- [Job]:
Report every line of the records that contains the string "Reloj". Case counts.

- [Input records]:
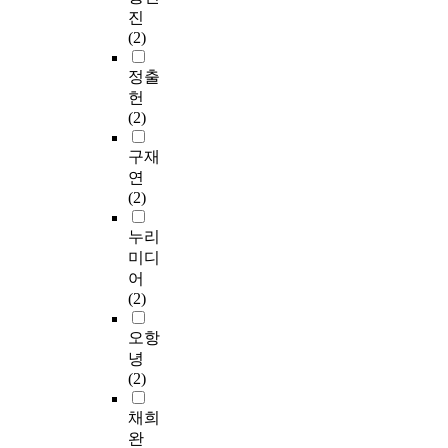
진
(2)
정출
헌
(2)
구재
연
(2)
누리
미디
어
(2)
오항
녕
(2)
채희
완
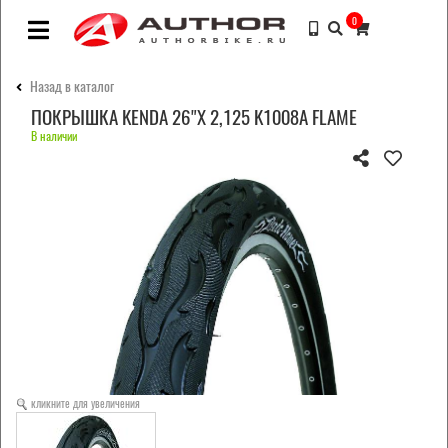
0
Назад в каталог
ПОКРЫШКА KENDA 26"Х 2,125 K1008A FLAME
В наличии
кликните для увеличения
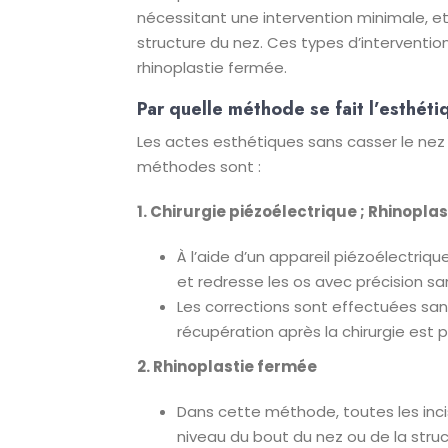
nécessitant une intervention minimale, e
structure du nez. Ces types d’interventi
rhinoplastie fermée.
Par quelle méthode se fait l’esthéti
Les actes esthétiques sans casser le nez
méthodes sont :
1. Chirurgie piézoélectrique ; Rhinopla
À l’aide d’un appareil piézoélectri
et redresse les os avec précision sa
Les corrections sont effectuées sa
récupération après la chirurgie est p
2. Rhinoplastie fermée
Dans cette méthode, toutes les inci
niveau du bout du nez ou de la struc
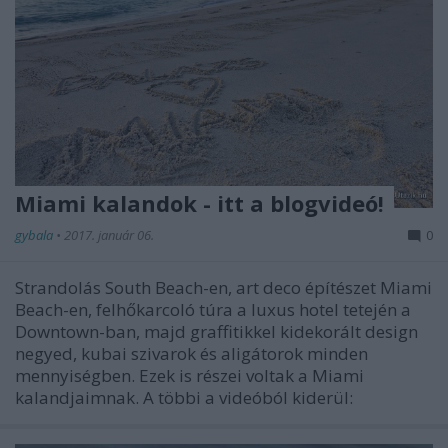
Miami kalandok - itt a blogvideó!
gybala
•
2017. január 06.
0
Strandolás South Beach-en, art deco építészet Miami
Beach-en, felhőkarcoló túra a luxus hotel tetején a
Downtown-ban, majd graffitikkel kidekorált design
negyed, kubai szivarok és aligátorok minden
mennyiségben. Ezek is részei voltak a Miami
kalandjaimnak. A többi a videóból kiderül:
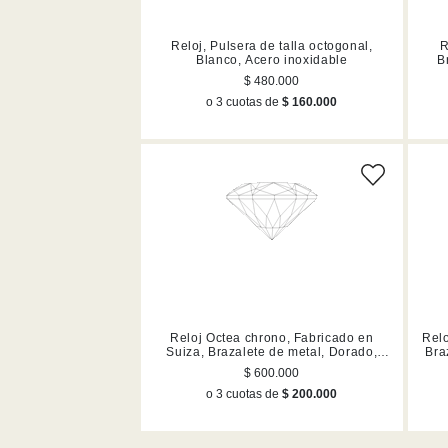
Reloj, Pulsera de talla octogonal,
R
Blanco, Acero inoxidable
B
$ 480.000
o 3 cuotas de
$ 160.000
Reloj Octea chrono, Fabricado en
Relo
Suiza, Brazalete de metal, Dorado,
Bra
Acabado en tono oro champán
$ 600.000
o 3 cuotas de
$ 200.000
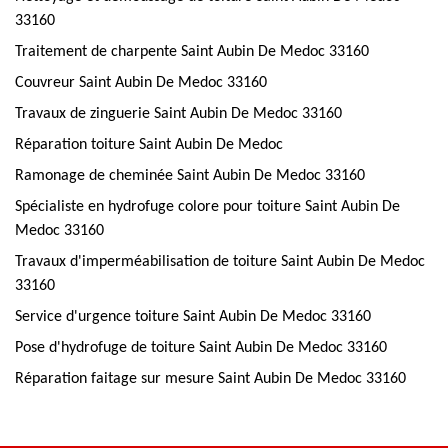
33160
Traitement de charpente Saint Aubin De Medoc 33160
Couvreur Saint Aubin De Medoc 33160
Travaux de zinguerie Saint Aubin De Medoc 33160
Réparation toiture Saint Aubin De Medoc
Ramonage de cheminée Saint Aubin De Medoc 33160
Spécialiste en hydrofuge colore pour toiture Saint Aubin De
Medoc 33160
Travaux d'imperméabilisation de toiture Saint Aubin De Medoc
33160
Service d'urgence toiture Saint Aubin De Medoc 33160
Pose d'hydrofuge de toiture Saint Aubin De Medoc 33160
Réparation faitage sur mesure Saint Aubin De Medoc 33160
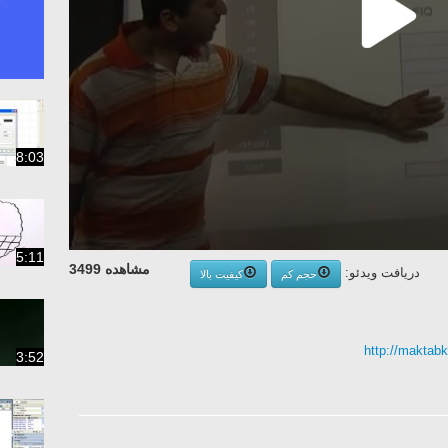
8:03
5:11
مشاهده 3499
دریافت ویدئو:
حجم کم
کیفیت بالا
http://maktab
3:52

- [Answer box]:
Reloj, Pulsera de talla octogonal,
Reloj Octea chrono, Fabricado en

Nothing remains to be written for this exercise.